Re: what's your Debian uptime?
Eduardo M KALINOWSKI wrote:
>Not really. uptime reports the amount of time elapsed since the
>system was booted, but I've noticed it is not paused for suspend
>and hibernation.
Yes:
$ uprecords
# Uptime | System Boot up
----------------------------+---------------------------------------------------
-> 1 113 days, 22:25:35 | Linux 3.2.0-4-amd64 Tue Dec 25 14:09:42 2012
----------------------------+---------------------------------------------------
NewRec 113 days, 22:25:34 | since Tue Dec 25 14:09:42 2012
up 113 days, 22:25:35 | since Tue Dec 25 14:09:42 2012
down 0 days, 00:00:00 | since Tue Dec 25 14:09:42 2012
%up 100.000 | since Tue Dec 25 14:09:42 2012
I must have rebooted it on Christmas day. It has definely not been switched on for
113 days. My SSD reports 949 power on hours (=~ 1 month), and I'm fairly sure I
fitted it before Christmas.
On Wed, Apr 17, 2013 at 09:19:34PM -0500, Hugo Vanwoerkom wrote:
> Correct. Should that not be corrected? My desktop now says:
Corrected to what? "Uptime" means "time elapsed since the kernel was started"

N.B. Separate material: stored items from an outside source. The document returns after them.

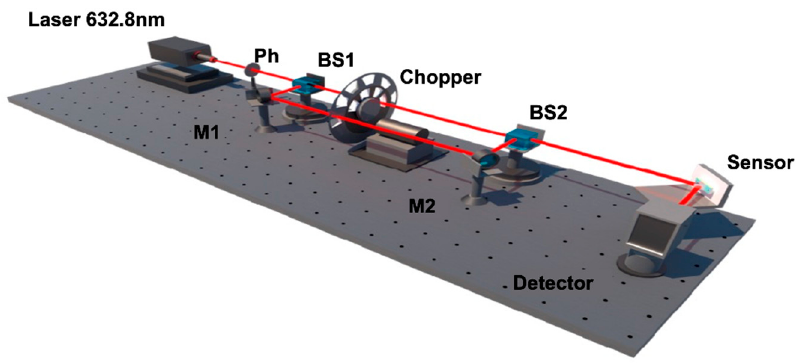
Figure 4. Experimental setup for measuring the differential lateral position shift (L shift ).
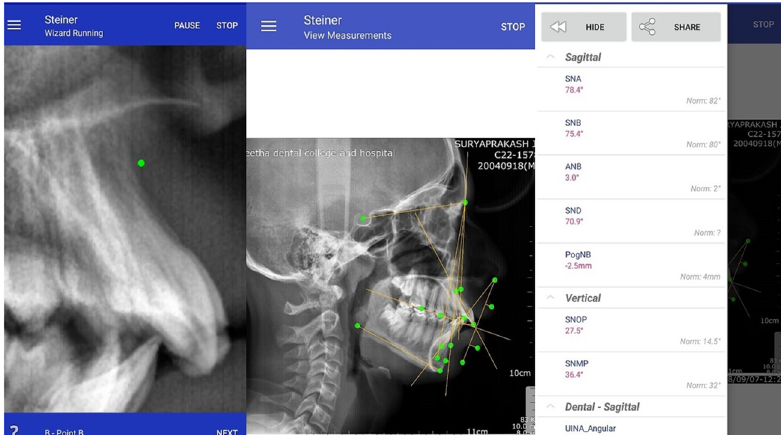
Fig. 1 Digital tracing with OneCeph software. Digital tracing of cephalometric points and analysis done using the OneCeph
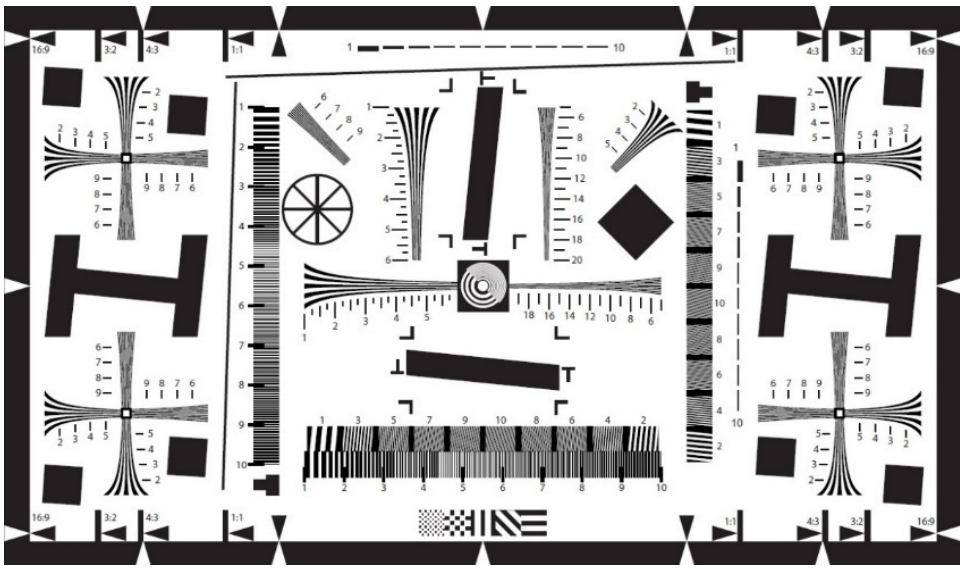
Figure 10. ISO-12233 chart for image sharpness evaluation [58].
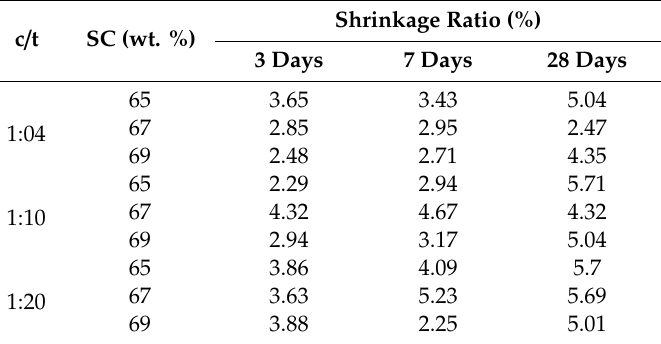
Table 3. Shrinkage rate of di ff erent CTB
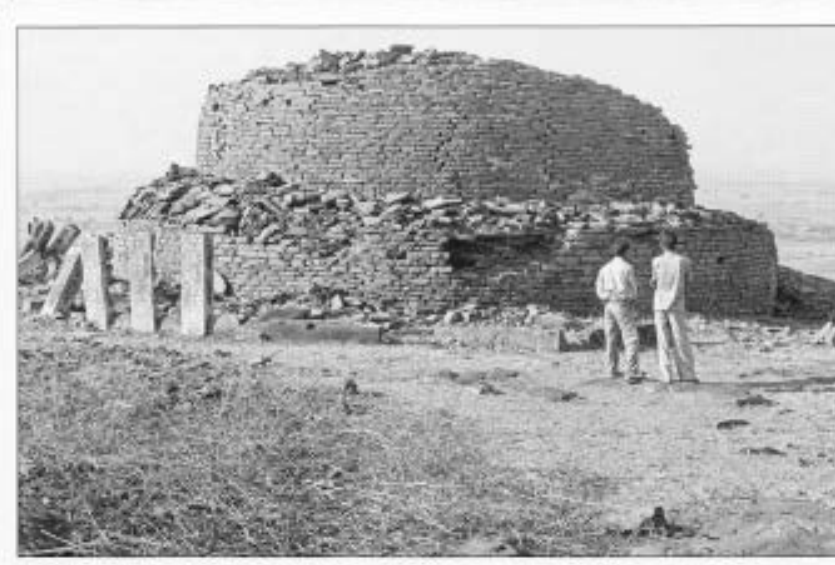
Figure 4 Stupa remains on Andher hill, c. second century BC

and suspending or resuming doesn't really change that. It's also a rather old
and useless figure so I don't see the point in trying to make it more accurate.
For VMs, you could wonder whether context switches on a contended core should
be accounted for (and how)
Just checked my VPS:
13:40:10 up 401 days, 8:20, 9 users, load average: 0.01, 0.06, 0.08
Although I'm not proud of that, it's high time it was rebooted, most likely.